[Description of the task]: What you return must match the entries word for word, minus the pictures.

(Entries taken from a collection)
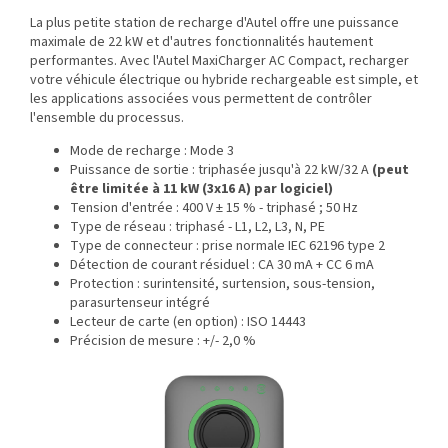
La plus petite station de recharge d'Autel offre une puissance
maximale de 22 kW et d'autres fonctionnalités hautement
performantes. Avec l'Autel MaxiCharger AC Compact, recharger
votre véhicule électrique ou hybride rechargeable est simple, et
les applications associées vous permettent de contrôler
l'ensemble du processus.
Mode de recharge : Mode 3
Puissance de sortie : triphasée jusqu'à 22 kW/32 A
(peut
être limitée à 11 kW (3x16 A) par logiciel)
Tension d'entrée : 400 V ± 15 % - triphasé ; 50 Hz
Type de réseau : triphasé - L1, L2, L3, N, PE
Type de connecteur : prise normale IEC 62196 type 2
Détection de courant résiduel : CA 30 mA + CC 6 mA
Protection : surintensité, surtension, sous-tension,
parasurtenseur intégré
Lecteur de carte (en option) : ISO 14443
Précision de mesure : +/- 2,0 %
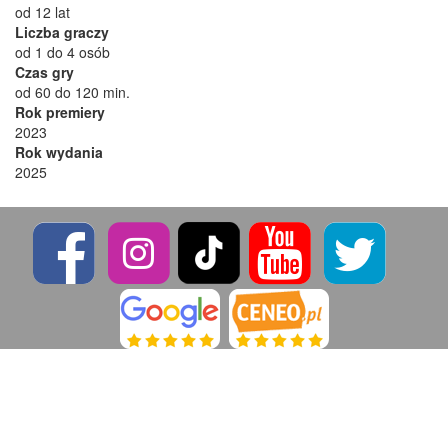
od 12 lat
Liczba graczy
od 1 do 4 osób
Czas gry
od 60 do 120 min.
Rok premiery
2023
Rok wydania
2025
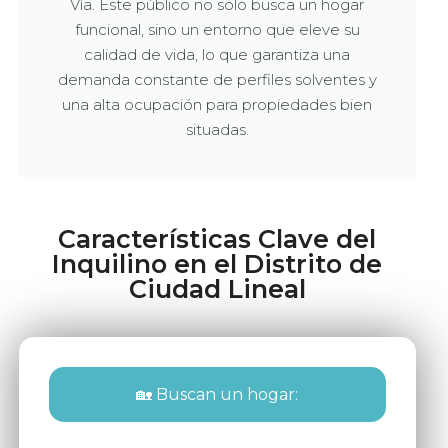
Vía. Este público no solo busca un hogar
funcional, sino un entorno que eleve su
calidad de vida, lo que garantiza una
demanda constante de perfiles solventes y
una alta ocupación para propiedades bien
situadas.
Características Clave del
Inquilino en el Distrito de
Ciudad Lineal
🏡 Buscan un hogar:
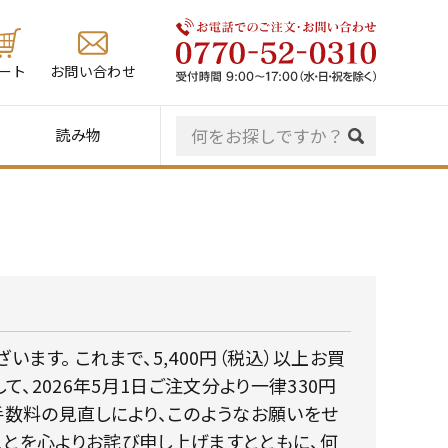
ート
お問い合わせ
読み物
ます。 これまで、5,400円（税込）以上お買
2026年5月1日ご注文分より一律330円
手数料の見直しにより、このようなお願いをせ
ことを心よりお詫び申し上げますとともに、何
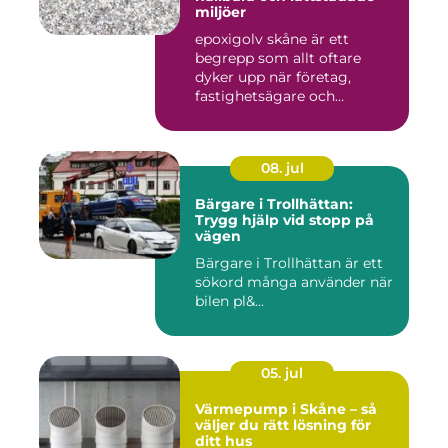
miljöer
epoxigolv skåne är ett
begrepp som allt oftare
dyker upp när företag,
fastighetsägare och
privatpers...
08. jul
Bärgare i Trollhättan:
Trygg hjälp vid stopp på
vägen
Bärgare i Trollhättan är ett
sökord många använder när
bilen pl&...
05. jul
Värmepump i Skåne – så
väljer du rätt lösning för
ditt hus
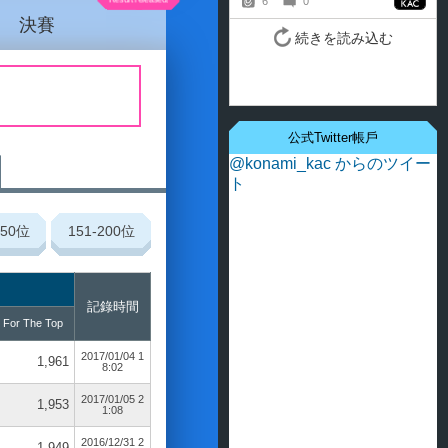
決賽
公式Twitter帳戶
@konami_kac からのツイー
ト
150
位
151-200
位
記錄時間
 For The Top
2017/01/04 1
1,961
8:02
2017/01/05 2
1,953
1:08
2016/12/31 2
1,949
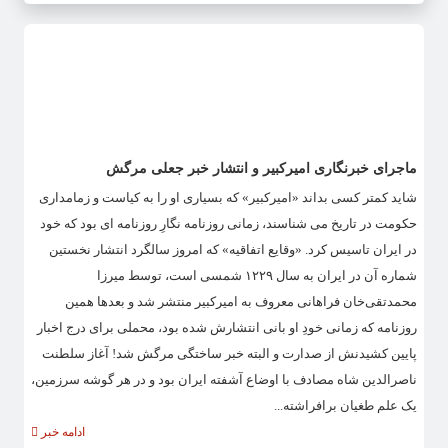
ماجرای خبرنگاری امیرکبیر و انتشار خبر جعلی مرگش
شاید کمتر کسی بداند «امیرکبیر» که بسیاری او را به کیاست و زمامداری
حکومت در تاریخ می شناسند، زمانی روزنامه نگارِ روزنامه ای بود که خود
در ایران تاسیس کرد. «وقایع اتفاقیه» که امروز سالگرد انتشار نخستین
شماره آن در ایران به سال ۱۲۲۹ شمسی است، توسط میرزا
محمدتقی‌خان فراهانی معروف به امیرکبیر منتشر شد و بعدها همین
روزنامه که زمانی خودِ او بانی انتشارش شده بود، محملی برای درج اخبار
پایین کشیدنش از صدارت و البته خبر ساختگی مرگش شد! آغاز سلطنت
ناصرالدین شاه مصادف با اوضاع آشفته ایران بود و در هر گوشه سرزمین،
یک علم طغیان برافراشته...
ادامه خبر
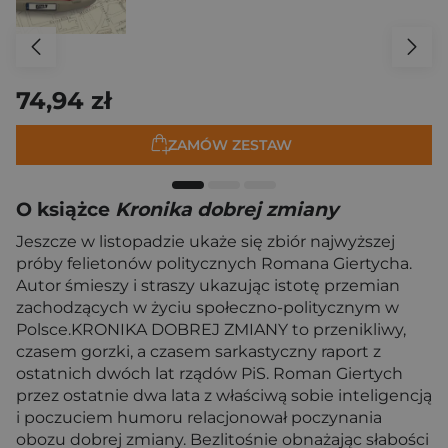
74,94 zł
ZAMÓW ZESTAW
O książce
Kronika dobrej zmiany
Jeszcze w listopadzie ukaże się zbiór najwyższej
próby felietonów politycznych Romana Giertycha.
Autor śmieszy i straszy ukazując istotę przemian
zachodzących w życiu społeczno-politycznym w
Polsce.KRONIKA DOBREJ ZMIANY to przenikliwy,
czasem gorzki, a czasem sarkastyczny raport z
ostatnich dwóch lat rządów PiS. Roman Giertych
przez ostatnie dwa lata z właściwą sobie inteligencją
i poczuciem humoru relacjonował poczynania
obozu dobrej zmiany. Bezlitośnie obnażając słabości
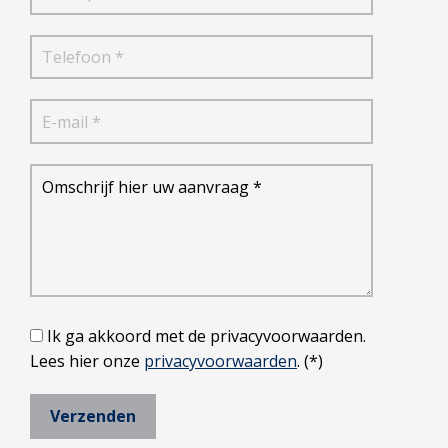
Ik ga akkoord met de privacyvoorwaarden.
Lees hier onze
privacyvoorwaarden
. (*)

[Exercise answer]:
La plus petite station de recharge d'Autel offre une puissance
maximale de 22 kW et d'autres fonctionnalités hautement
performantes. Avec l'Autel MaxiCharger AC Compact, recharger
votre véhicule électrique ou hybride rechargeable est simple, et
les applications associées vous permettent de contrôler
l'ensemble du processus.
Mode de recharge : Mode 3
Puissance de sortie : triphasée jusqu'à 22 kW/32 A
(peut
être limitée à 11 kW (3x16 A) par logiciel)
Tension d'entrée : 400 V ± 15 % - triphasé ; 50 Hz
Type de réseau : triphasé - L1, L2, L3, N, PE
Type de connecteur : prise normale IEC 62196 type 2
Détection de courant résiduel : CA 30 mA + CC 6 mA
Protection : surintensité, surtension, sous-tension,
parasurtenseur intégré
Lecteur de carte (en option) : ISO 14443
Précision de mesure : +/- 2,0 %
od 12 lat
Liczba graczy
od 1 do 4 osób
Czas gry
od 60 do 120 min.
Rok premiery
2023
Rok wydania
2025
Vía. Este público no solo busca un hogar
funcional, sino un entorno que eleve su
calidad de vida, lo que garantiza una
demanda constante de perfiles solventes y
una alta ocupación para propiedades bien
situadas.
Características Clave del
Inquilino en el Distrito de
Ciudad Lineal
🏡 Buscan un hogar:
ート
お問い合わせ
読み物
ます。 これまで、5,400円（税込）以上お買
2026年5月1日ご注文分より一律330円
手数料の見直しにより、このようなお願いをせ
ことを心よりお詫び申し上げますとともに、何
miljöer
epoxigolv skåne är ett
begrepp som allt oftare
dyker upp när företag,
fastighetsägare och
privatpers...
08. jul
Bärgare i Trollhättan:
Trygg hjälp vid stopp på
vägen
Bärgare i Trollhättan är ett
sökord många använder när
bilen pl&...
05. jul
Värmepump i Skåne – så
väljer du rätt lösning för
ditt hus
決賽
公式Twitter帳戶
@konami_kac からのツイー
ト
150
位
151-200
位
記錄時間
 For The Top
2017/01/04 1
1,961
8:02
2017/01/05 2
1,953
1:08
2016/12/31 2
1,949
ماجرای خبرنگاری امیرکبیر و انتشار خبر جعلی مرگش
شاید کمتر کسی بداند «امیرکبیر» که بسیاری او را به کیاست و زمامداری
حکومت در تاریخ می شناسند، زمانی روزنامه نگارِ روزنامه ای بود که خود
در ایران تاسیس کرد. «وقایع اتفاقیه» که امروز سالگرد انتشار نخستین
شماره آن در ایران به سال ۱۲۲۹ شمسی است، توسط میرزا
محمدتقی‌خان فراهانی معروف به امیرکبیر منتشر شد و بعدها همین
روزنامه که زمانی خودِ او بانی انتشارش شده بود، محملی برای درج اخبار
پایین کشیدنش از صدارت و البته خبر ساختگی مرگش شد! آغاز سلطنت
ناصرالدین شاه مصادف با اوضاع آشفته ایران بود و در هر گوشه سرزمین،
یک علم طغیان برافراشته...
ادامه خبر
74,94 zł
ZAMÓW ZESTAW
O książce
Kronika dobrej zmiany
Jeszcze w listopadzie ukaże się zbiór najwyższej
próby felietonów politycznych Romana Giertycha.
Autor śmieszy i straszy ukazując istotę przemian
zachodzących w życiu społeczno-politycznym w
Polsce.KRONIKA DOBREJ ZMIANY to przenikliwy,
czasem gorzki, a czasem sarkastyczny raport z
ostatnich dwóch lat rządów PiS. Roman Giertych
przez ostatnie dwa lata z właściwą sobie inteligencją
i poczuciem humoru relacjonował poczynania
obozu dobrej zmiany. Bezlitośnie obnażając słabości
Ik ga akkoord met de privacyvoorwaarden.
Lees hier onze
privacyvoorwaarden
. (*)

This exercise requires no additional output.